How would I solve the following trig question

4cosx+3sinx into the form c sin(x-a)

Answer 1

Let:
\[r \cdot \sin(a) = 4\]

\[r \cdot \cos(a) = 3\]

\[\implies r \cdot \sin(a) .\cdot \cos(x) + r \cdot \cos(a) \cdot \sin(x) \implies r(\sin(a) \cos(x) + \cos(a) \sin(x))\]

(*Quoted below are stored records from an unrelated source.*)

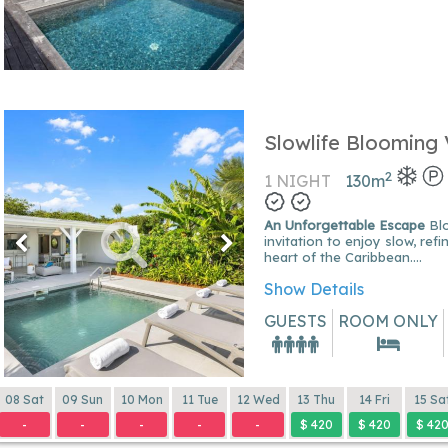
Slowlife Blooming V
2
1 NIGHT
130
m
An Unforgettable Escape
Blooming Villa is an
invitation to enjoy slow, ref
heart of the Caribbean....
Show Details
GUESTS
ROOM ONLY
08 Sat
09 Sun
10 Mon
11 Tue
12 Wed
13 Thu
14 Fri
15 Sa
-
-
-
-
-
$ 420
$ 420
$ 42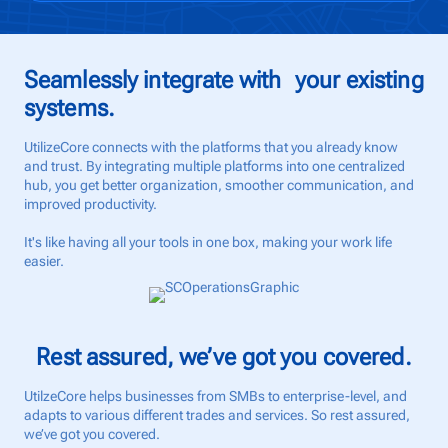
Seamlessly integrate with your existing
systems.
UtilizeCore connects with the platforms that you already know
and trust. By integrating multiple platforms into one centralized
hub, you get better organization, smoother communication, and
improved productivity.
It's like having all your tools in one box, making your work life
easier.
Rest assured, we’ve got you covered.
UtilzeCore helps businesses from SMBs to enterprise-level, and
adapts to various different trades and services. So rest assured,
we’ve got you covered.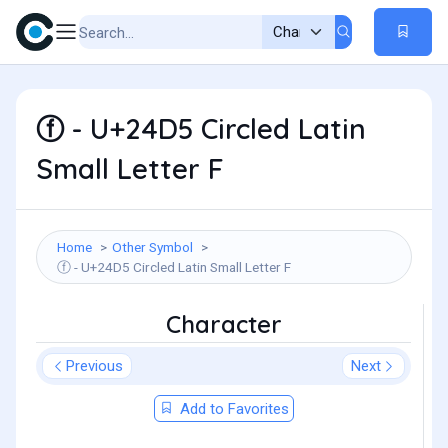
ⓕ - U+24D5 Circled Latin
Small Letter F
Home
Other Symbol
ⓕ - U+24D5 Circled Latin Small Letter F
Character
Previous
Next
Add to Favorites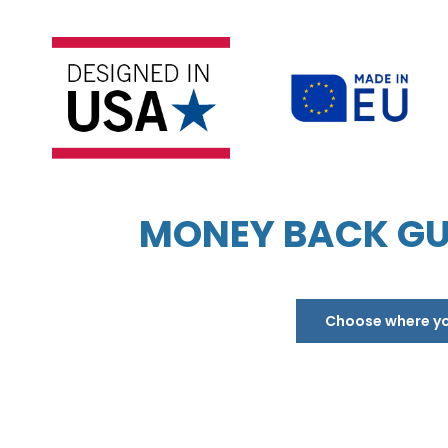
MONEY BACK GU
Choose where you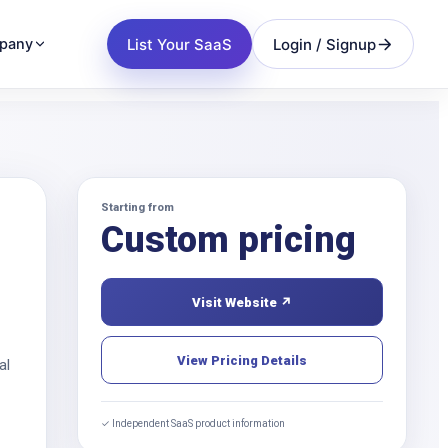
List Your SaaS
Login / Signup
pany
Starting from
Custom pricing
Visit Website ↗
View Pricing Details
al
✓ Independent SaaS product information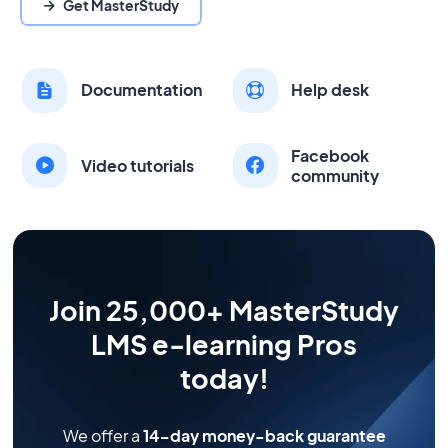
Get MasterStudy
Documentation
Help desk
Facebook
Video tutorials
community
Join 25,000+ MasterStudy
LMS e-learning Pros
today!
We offer a
14-day money-back guarantee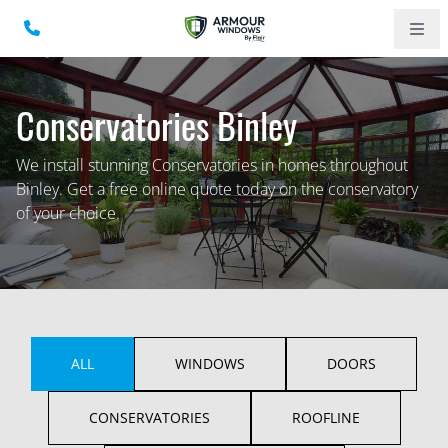
Conservatories Binley
We install stunning Conservatories in homes throughout
Binley. Get a free online quote today on the conservatory
of your choice.
ALL
WINDOWS
DOORS
CONSERVATORIES
ROOFLINE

\[\implies \color{green}{r \cdot \sin(x + a)}\]

Answer 2

We require negative in middle..

Answer 3

I think c is 5

Answer 4

or r

Answer 5

r is 5 here..

\[r^2 = \sqrt{4^2 + 3^2} \implies r = 5\]

Answer 6

The issue I am having is finding A

Answer 7

Divide both..

Answer 8

I know in my book is say a is 5.3559 but I am not sure how.

Answer 9

\[\frac{r \cdot \sin(a)}{r \cdot \cos(a)} = = \tan(a) = \frac{4}{3} \implies a = \tan^{-1}(\frac{4}{3})\]

Answer 10

I get .9273 something must be wrong.

Answer 11

I got 53.13..

Answer 12

Yeah I think because my calculator is in radians.

Answer 13

in degrees I got 53.13 too.

Answer 14

It is in radians and not degrees..

Answer 15

Yes the answer is asked for in radians.

Answer 16

So this is the answer in my opinion if I have done right..

And this is in radians..

Answer 17

Maybe my book has a typo or something because your answer makes sense.

Answer 18

Yes there may be a misprint..

Answer 19

well thanks anyway.

Answer 20

Welcome..

Answer 21

I would start by noting
sin(x-a)= sin(x) cos(a) - cos(x) sin(a)
and
c sin(x-a) is
c cos(a) sin(x) + -c sin(a) cos(x)

match the coefficients to
3 sin(x) + 4 cos(x)

we get c cos(a)= 3 and -c sin(a)= 4
or tan(a)= -4/3
the inverse tan of -4/3 is -53.13 degrees or rather 306.87 degrees or 5.356 rads

also, we get c from
(c cos(a))^2 + ( -c sin(a))^2= 9+16= 25
c^2 ( cos^2(a) + sin^2(a))= 25
c= 5

we get
3 sin(x) + 4 cos(x)= 5 sin(x-5.356)

Answer 22

I am wrong.. @phi

Answer 23

no, you said
"We require negative in middle.."

you just got side tracked...